Japanese electronics retailer Bic Camera, US membership-only retail warehouse Sam’s Club and French retailer Carrefour are among those to have recently adopted its ESL products, E Ink said.
E Ink maintains its view that this year would see revenue improve, but the rate would fall behind its ambitious target, Lee said, citing the US-China trade dispute and its effect on world economic growth and consumer consumption.
The Hsinchu-based company has ESL as its second growth driver, as its core e-reader business is expected to stagnate before its full-color e-paper displays become commercial, E Ink said.

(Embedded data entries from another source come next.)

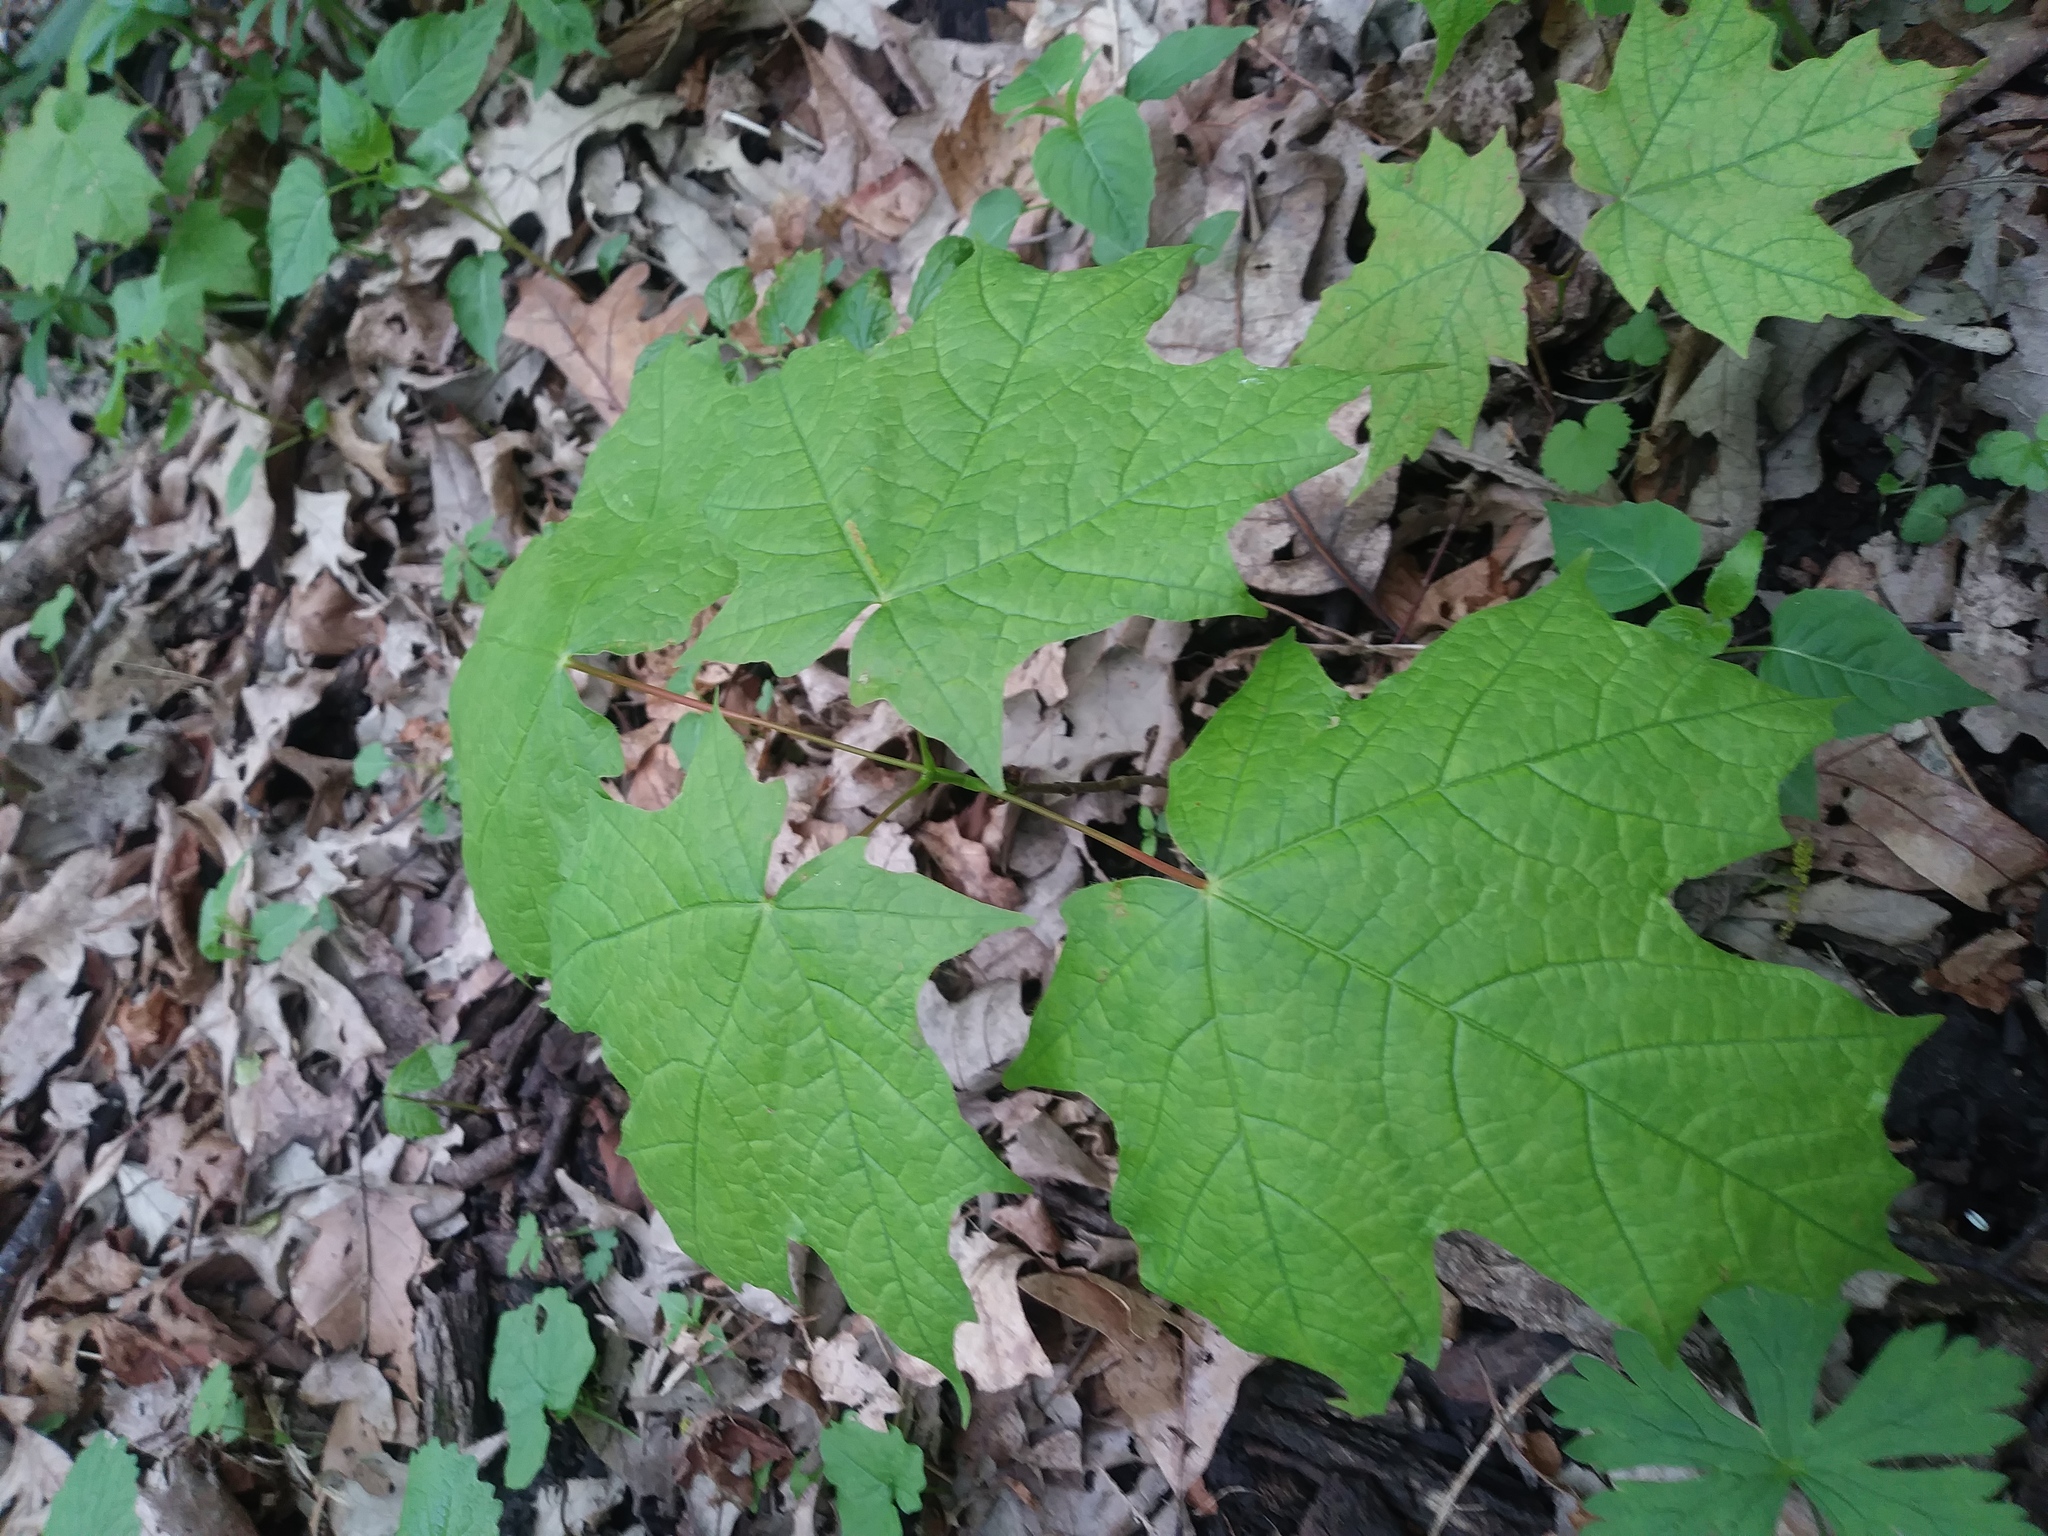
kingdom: Plantae
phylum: Tracheophyta
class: Magnoliopsida
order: Sapindales
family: Sapindaceae
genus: Acer
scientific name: Acer saccharum
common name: Sugar maple
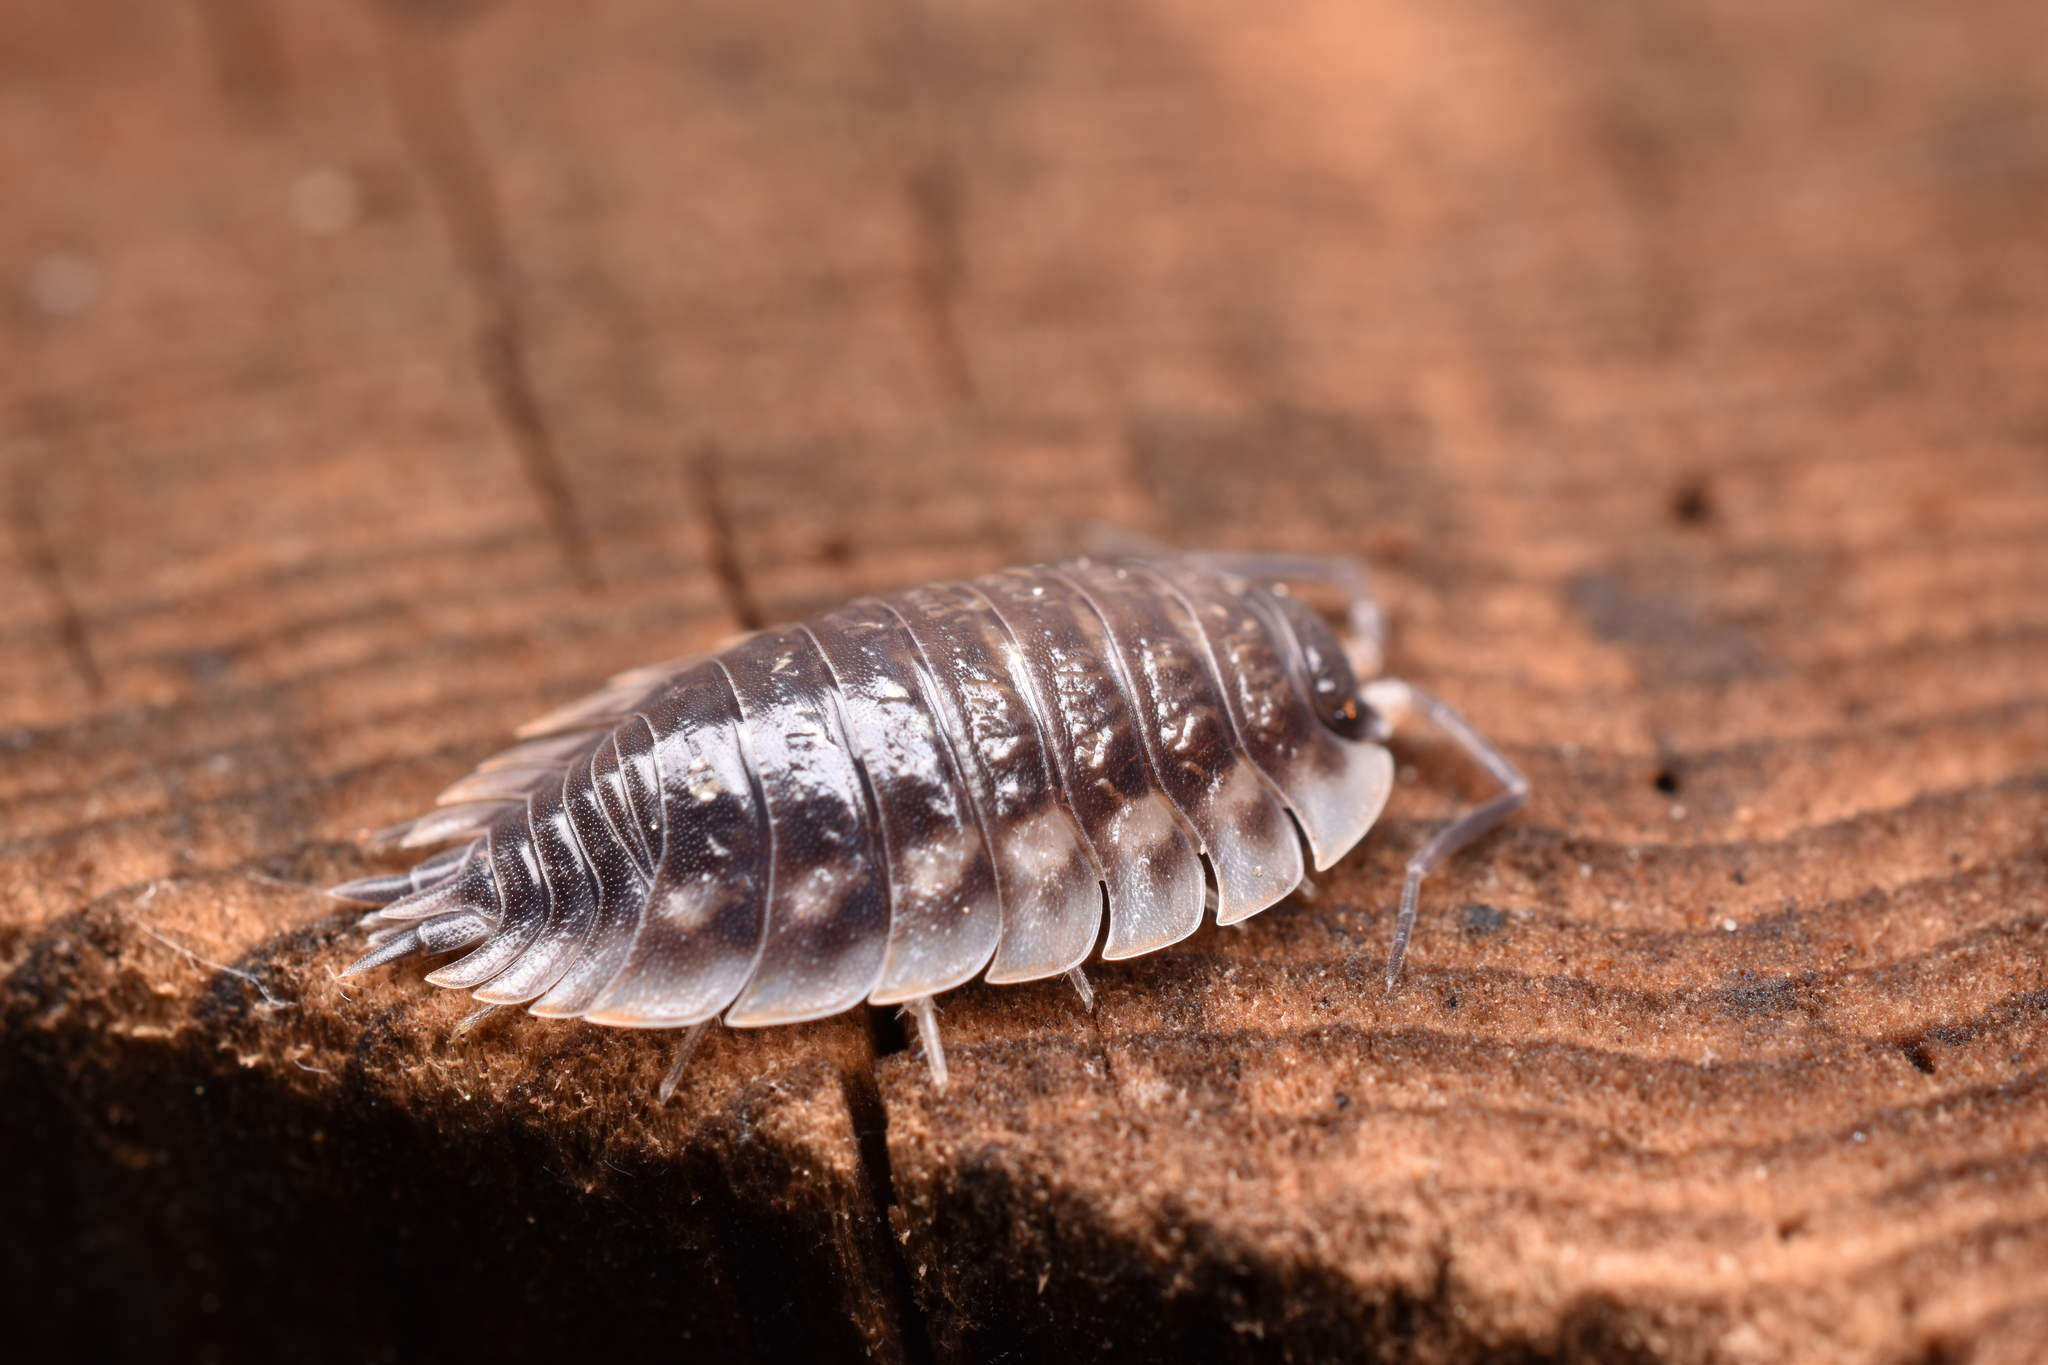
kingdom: Animalia
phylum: Arthropoda
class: Malacostraca
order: Isopoda
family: Oniscidae
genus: Oniscus
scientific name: Oniscus asellus
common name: Common shiny woodlouse
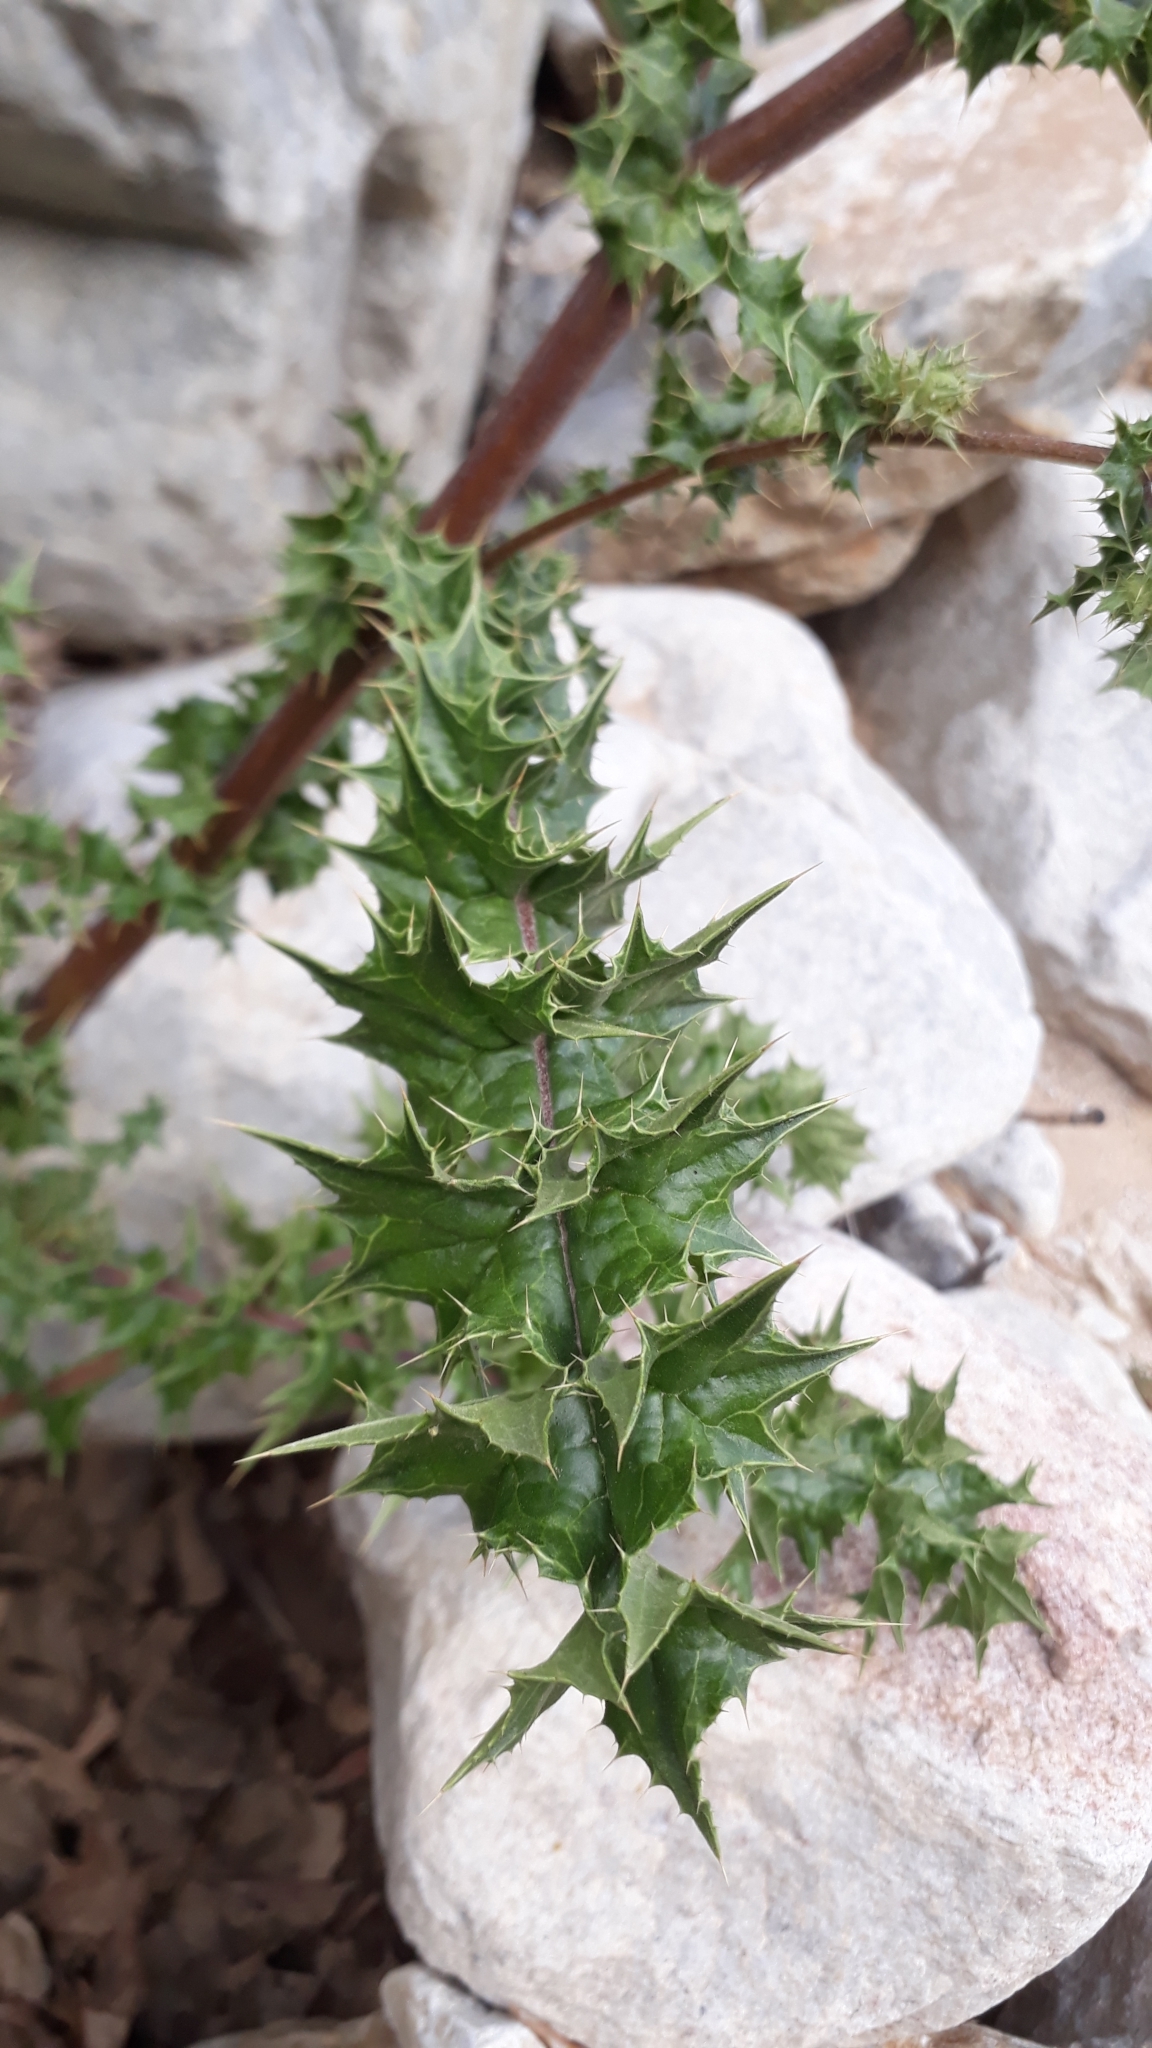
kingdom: Plantae
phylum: Tracheophyta
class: Magnoliopsida
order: Asterales
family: Asteraceae
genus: Berkheya
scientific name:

Robust demand for ESL in the first quarter helped lift gross margin to 42.4 percent, compared with 38.3 percent in the same period last year, E Ink said. Revenue rose 2 percent to NT$2.96 billion (US$93.64 million) last quarter from the same period last year.
Net profits increased to NT$438 million in the quarter ended March 31 from NT$41 million a year earlier, while operating losses were NT$107 million from NT$264 million in the first quarter last year.
Royalty income, an important pillar of E Ink’s income, rose 0.6 percent to NT$449 million last quarter from NT$446 million a year earlier.
Royalty income is expected to fall by a single-digit percentage year-on-year this year, with the decline to extend into the next two or three years, as smartphone makers are moving from traditional LCD panels to better-definition organic light-emitting diode (OLED) panels, Lee said.